New technologies, alongside the evolving procurement processes and policies, are showing what’s possible for the federal supply chain. Mobile technologies that seamlessly integrate with cloud, internet of things and artificial intelligence platforms are fundamentally changing how federal IT leaders approach operations—delivering flexibility, improved visibility and cost-effectiveness. Now, with rapid advancements in high-speed and high-bandwidth 5G networks, mobile devices can process more data and deliver richer capabilities than ever before.
Following are five examples of how mobile solutions can support federal supply chain and logistics management:
1. Enhance battlefield preparedness.
Mobile solutions can aid with battlefield operations, maintenance and logistics to ensure readiness and safety. For example, tablets and mobile devices can replace previously paper-based tools used by flightline crew to track aircraft maintenance schedules or locate spare parts.
2. Track assets globally.
Agencies can turn mobile devices, like smartphones and tablets, into enterprise-grade barcode scanners that are already connected into logistics systems and databases for real-time visibility. From mobile proof-of-delivery to inventory management, mobile solutions enable more efficient, real-time, secure operations that support the agency’s mission. The military could use this technology when setting up a new base or outpost to quickly identify equipment locations, check items in or out, monitor maintenance needs or assign custodial responsibility as assets move across locations or personnel.

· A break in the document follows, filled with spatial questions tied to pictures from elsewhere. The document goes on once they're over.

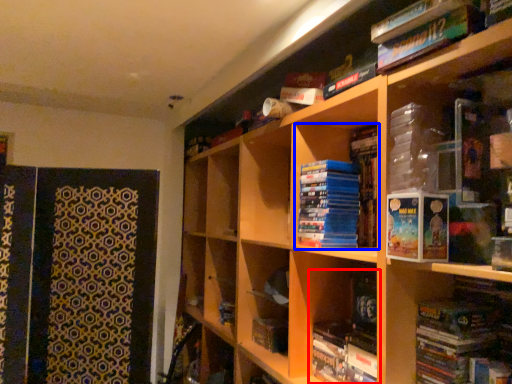
Question: Which object appears farthest to the camera in this image, book (highlighted by a red box) or book (highlighted by a blue box)?

Choices:
 (A) book
 (B) book

Answer: (B)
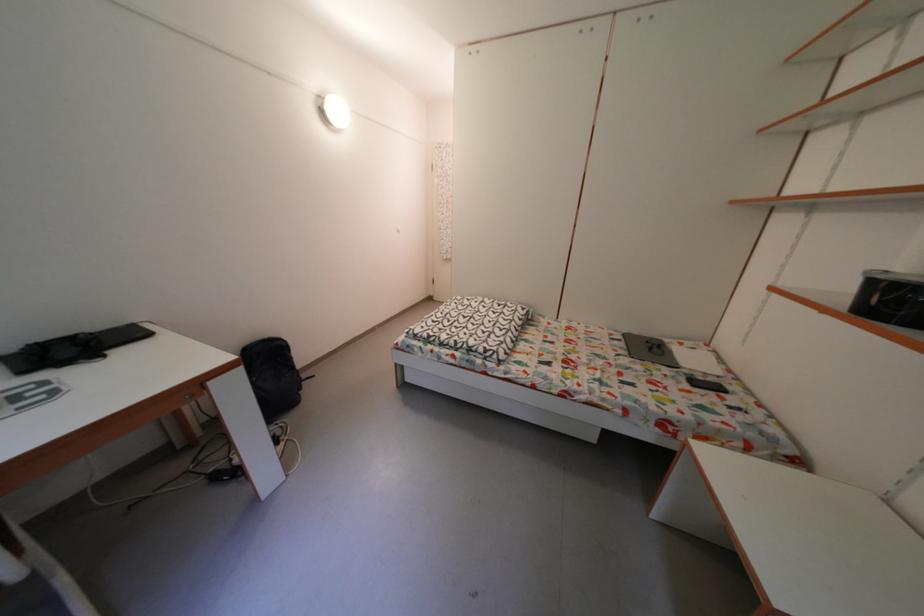
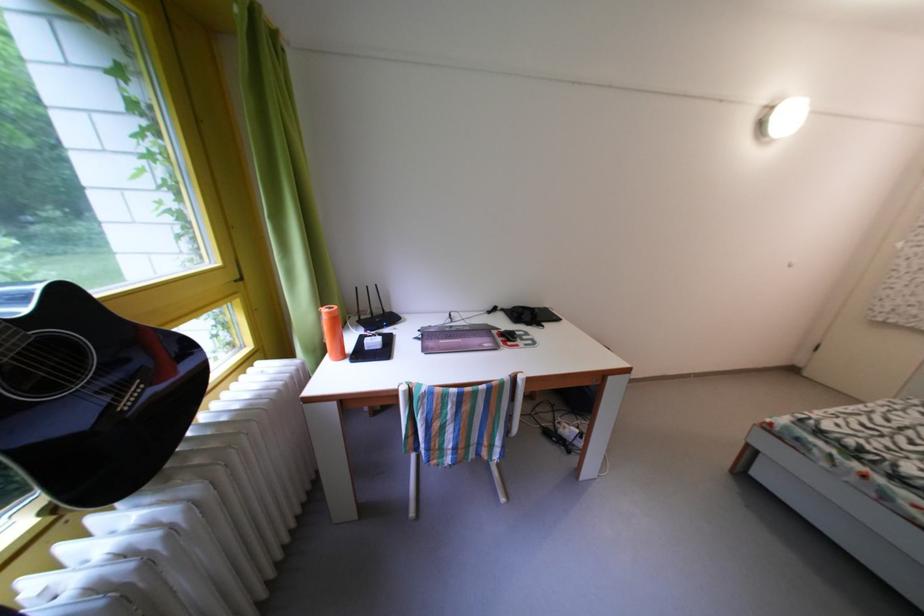
Question: The camera is either moving clockwise (left) or counter-clockwise (right) around the object. The first image is from the beginning of the video and the second image is from the end. Is the camera moving left or right when shooting the video?

Choices:
 (A) Left
 (B) Right

Answer: (B)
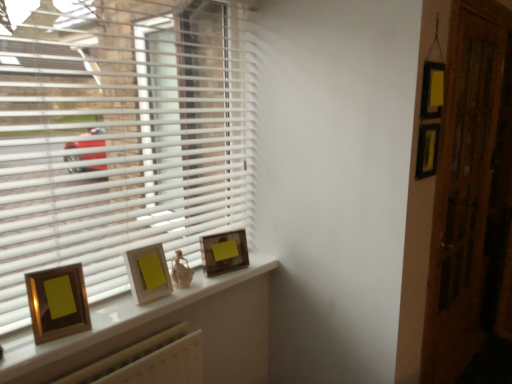
Where is `vacant space to the right of matte gold picture frame at center, marked as the 2th picture frame in a left-to-right arrangement`? This screenshot has height=384, width=512. vacant space to the right of matte gold picture frame at center, marked as the 2th picture frame in a left-to-right arrangement is located at coordinates (190, 294).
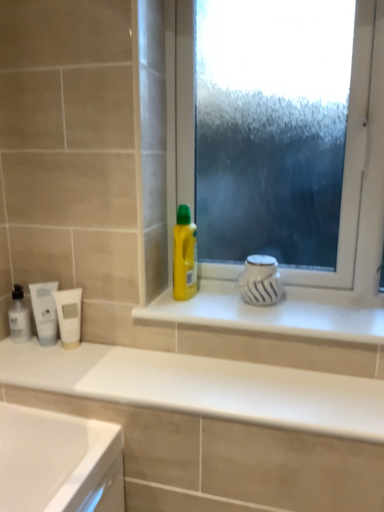
What do you see at coordinates (69, 316) in the screenshot? I see `white matte tube at lower left, which is the third mouthwash in left-to-right order` at bounding box center [69, 316].

Locate an element on the screen. The image size is (384, 512). frosted glass window at center is located at coordinates (180, 110).

What is the approximate height of white matte tube at left, which is the 2th mouthwash from right to left?

Answer: white matte tube at left, which is the 2th mouthwash from right to left, is 7.66 inches tall.

In order to click on white matte tube at left, the second mouthwash viewed from the left in this screenshot , I will do `click(45, 311)`.

What do you see at coordinates (276, 312) in the screenshot?
I see `white glossy window sill at center` at bounding box center [276, 312].

The image size is (384, 512). Describe the element at coordinates (19, 316) in the screenshot. I see `translucent plastic mouthwash at left, which is the third mouthwash in right-to-left order` at that location.

Identify the location of white matte tube at lower left, the 1th mouthwash from the right. (69, 316).

Can you see white glossy window sill at center touching white matte tube at left, which is the 2th mouthwash from right to left?

No, white glossy window sill at center is not making contact with white matte tube at left, which is the 2th mouthwash from right to left.

How distant is white glossy window sill at center from white matte tube at left, the second mouthwash viewed from the left?

white glossy window sill at center is 20.39 inches from white matte tube at left, the second mouthwash viewed from the left.

Does white glossy window sill at center lie in front of white matte tube at left, which is the 2th mouthwash from right to left?

Yes, white glossy window sill at center is in front of white matte tube at left, which is the 2th mouthwash from right to left.

Looking at this image, can you confirm if white glossy window sill at center is smaller than white matte tube at left, the second mouthwash viewed from the left?

Actually, white glossy window sill at center might be larger than white matte tube at left, the second mouthwash viewed from the left.

Is white glossy window sill at center located outside translucent plastic mouthwash at left, which is the third mouthwash in right-to-left order?

Yes, white glossy window sill at center is outside of translucent plastic mouthwash at left, which is the third mouthwash in right-to-left order.

Considering the sizes of white glossy window sill at center and translucent plastic mouthwash at left, which is the third mouthwash in right-to-left order, in the image, is white glossy window sill at center wider or thinner than translucent plastic mouthwash at left, which is the third mouthwash in right-to-left order,?

Considering their sizes, white glossy window sill at center looks broader than translucent plastic mouthwash at left, which is the third mouthwash in right-to-left order.

The width and height of the screenshot is (384, 512). Identify the location of mouthwash that is the 3rd one when counting leftward from the white glossy window sill at center. (19, 316).

How many degrees apart are the facing directions of white matte tube at lower left, which is the third mouthwash in left-to-right order, and white glossy jar at center?

There is a 36.6-degree angle between the facing directions of white matte tube at lower left, which is the third mouthwash in left-to-right order, and white glossy jar at center.

From a real-world perspective, is white matte tube at lower left, the 1th mouthwash from the right, on white glossy jar at center?

Actually, white matte tube at lower left, the 1th mouthwash from the right, is physically below white glossy jar at center in the real world.

Is white glossy jar at center at the back of white matte tube at lower left, the 1th mouthwash from the right?

white matte tube at lower left, the 1th mouthwash from the right, is not turned away from white glossy jar at center.

Who is smaller, white matte tube at lower left, the 1th mouthwash from the right, or white glossy jar at center?

white matte tube at lower left, the 1th mouthwash from the right.

Which is in front, white glossy counter top at lower center or white glossy jar at center?

white glossy counter top at lower center is closer to the camera.

Between white glossy counter top at lower center and white glossy jar at center, which one has larger size?

With larger size is white glossy counter top at lower center.

This screenshot has height=512, width=384. I want to click on appliance positioned vertically above the white glossy counter top at lower center (from a real-world perspective), so click(260, 281).

Considering the points (270, 399) and (250, 283), which point is in front, point (270, 399) or point (250, 283)?

The point (270, 399) is more forward.

Is yellow plastic bottle at center wider or thinner than white glossy counter top at lower center?

Clearly, yellow plastic bottle at center has less width compared to white glossy counter top at lower center.

Is yellow plastic bottle at center not inside white glossy counter top at lower center?

Yes, yellow plastic bottle at center is located beyond the bounds of white glossy counter top at lower center.

Is yellow plastic bottle at center to the left of white glossy counter top at lower center from the viewer's perspective?

In fact, yellow plastic bottle at center is to the right of white glossy counter top at lower center.

From a real-world perspective, who is located higher, yellow plastic bottle at center or white glossy counter top at lower center?

In real-world perspective, yellow plastic bottle at center is above.

Is yellow plastic bottle at center facing towards white matte tube at lower left, which is the third mouthwash in left-to-right order?

No, yellow plastic bottle at center is not oriented towards white matte tube at lower left, which is the third mouthwash in left-to-right order.

From a real-world perspective, is yellow plastic bottle at center on white matte tube at lower left, which is the third mouthwash in left-to-right order?

Yes, from a real-world perspective, yellow plastic bottle at center is on top of white matte tube at lower left, which is the third mouthwash in left-to-right order.

From the picture: Does yellow plastic bottle at center have a greater width compared to white matte tube at lower left, which is the third mouthwash in left-to-right order?

Correct, the width of yellow plastic bottle at center exceeds that of white matte tube at lower left, which is the third mouthwash in left-to-right order.

Which is nearer, (53, 287) or (230, 305)?

Clearly, point (53, 287) is closer to the camera than point (230, 305).

Is white matte tube at left, which is the 2th mouthwash from right to left, taller than white glossy window sill at center?

Correct, white matte tube at left, which is the 2th mouthwash from right to left, is much taller as white glossy window sill at center.

Based on the photo, considering the relative sizes of white matte tube at left, the second mouthwash viewed from the left, and white glossy window sill at center in the image provided, is white matte tube at left, the second mouthwash viewed from the left, bigger than white glossy window sill at center?

No, white matte tube at left, the second mouthwash viewed from the left, is not bigger than white glossy window sill at center.

Image resolution: width=384 pixels, height=512 pixels. Find the location of `window sill above the white matte tube at left, the second mouthwash viewed from the left (from a real-world perspective)`. window sill above the white matte tube at left, the second mouthwash viewed from the left (from a real-world perspective) is located at coordinates (276, 312).

This screenshot has width=384, height=512. I want to click on window sill above the white matte tube at left, the second mouthwash viewed from the left (from the image's perspective), so coord(276,312).

Locate an element on the screen. window sill that is in front of the translucent plastic mouthwash at left, which is the third mouthwash in right-to-left order is located at coordinates (276, 312).

Which object lies further to the anchor point white matte tube at left, the second mouthwash viewed from the left, white glossy window sill at center or translucent plastic mouthwash at left, which is the third mouthwash in right-to-left order?

white glossy window sill at center.

Which object lies further to the anchor point translucent plastic mouthwash at left, which is counted as the first mouthwash, starting from the left, white glossy jar at center or yellow plastic bottle at center?

Among the two, white glossy jar at center is located further to translucent plastic mouthwash at left, which is counted as the first mouthwash, starting from the left.

Estimate the real-world distances between objects in this image. Which object is closer to white glossy counter top at lower center, white matte tube at lower left, the 1th mouthwash from the right, or translucent plastic mouthwash at left, which is counted as the first mouthwash, starting from the left?

Among the two, white matte tube at lower left, the 1th mouthwash from the right, is located nearer to white glossy counter top at lower center.

Estimate the real-world distances between objects in this image. Which object is further from white matte tube at lower left, the 1th mouthwash from the right, white glossy jar at center or white matte tube at left, which is the 2th mouthwash from right to left?

white glossy jar at center is further to white matte tube at lower left, the 1th mouthwash from the right.

Looking at the image, which one is located closer to white matte tube at left, which is the 2th mouthwash from right to left, translucent plastic mouthwash at left, which is the third mouthwash in right-to-left order, or white glossy counter top at lower center?

Among the two, translucent plastic mouthwash at left, which is the third mouthwash in right-to-left order, is located nearer to white matte tube at left, which is the 2th mouthwash from right to left.

Based on their spatial positions, is yellow plastic bottle at center or white glossy window sill at center closer to white glossy jar at center?

white glossy window sill at center is closer to white glossy jar at center.

Looking at this image, looking at the image, which one is located further to white glossy jar at center, white matte tube at lower left, the 1th mouthwash from the right, or white glossy window sill at center?

The object further to white glossy jar at center is white matte tube at lower left, the 1th mouthwash from the right.

Looking at the image, which one is located further to yellow plastic bottle at center, translucent plastic mouthwash at left, which is counted as the first mouthwash, starting from the left, or white glossy window sill at center?

translucent plastic mouthwash at left, which is counted as the first mouthwash, starting from the left, lies further to yellow plastic bottle at center than the other object.

This screenshot has height=512, width=384. Identify the location of window sill situated between translucent plastic mouthwash at left, which is the third mouthwash in right-to-left order, and white glossy jar at center from left to right. (276, 312).

Locate an element on the screen. Image resolution: width=384 pixels, height=512 pixels. window sill between translucent plastic mouthwash at left, which is counted as the first mouthwash, starting from the left, and frosted glass window at center, in the horizontal direction is located at coordinates (276, 312).

Locate an element on the screen. Image resolution: width=384 pixels, height=512 pixels. counter top situated between translucent plastic mouthwash at left, which is counted as the first mouthwash, starting from the left, and white glossy window sill at center from left to right is located at coordinates (233, 390).

This screenshot has width=384, height=512. What are the coordinates of `mouthwash between white matte tube at left, the second mouthwash viewed from the left, and yellow plastic bottle at center` in the screenshot? It's located at (69, 316).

3. Manage warehouse operations.
Using small sensors or tracking devices, warehouse floor personnel can use tablets to pinpoint the location of assets and manage operations. This allows agencies to better forecast demand for material, equipment and control inventory. Additionally, mobile devices can help reduce human error by eliminating manual processes and paper systems where information could be entered incorrectly. Ruggedized tablets with touch pens are also ideal for environments that can be dusty and hot, or require users to wear gloves.

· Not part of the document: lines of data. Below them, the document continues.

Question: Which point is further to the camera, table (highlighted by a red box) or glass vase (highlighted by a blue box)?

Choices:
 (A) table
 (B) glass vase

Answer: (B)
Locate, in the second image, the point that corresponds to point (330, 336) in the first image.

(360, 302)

4. Monitor vehicle fleets.
The armed forces have enormous motor pools that consist of battle tanks, armored personnel carriers, infantry fighting vehicles, engineering support vehicles, prime movers and trucks or light tactical and utility vehicles and more. Mobile devices aided by GPS applications can aid in the transport of goods by helping drivers eliminate paper logging. IT can then track fleets via mobile applications that also connect to inventory systems for greater real-time visibility. Richer data-driven insights on how vehicles and drivers are operating, plus access to onboard diagnostics information, can help significantly optimize fleet performance.
5. Secure and verify the integrity of goods.
Defense-grade mobile security solutions allow agencies to protect data down to the hardware level to protect against sabotage. An example could be a malicious actor introducing an unwanted function or otherwise compromising system integrity across design, manufacture, distribution, operation or maintenance. Agencies can also integrate mobile technologies with their verification system workflow, such as blockchain digital ledgers, to help record, track and verify the path of items traversing the supply chain.
From food to fuel, uniforms, medical supplies, tools, construction material and more—synchronizing logistics and managing an expansive global supply chain can be daunting. Just think of the quick resource planning and execution needed for the National Guard to respond to Hurricane Florence. By adopting mobile technologies, both Defense and civilian agencies can transform operations to enhance readiness and anticipate the need for supplies around the globe, whether in times of peace or war.
Chris Balcik is vice president of federal for Samsung.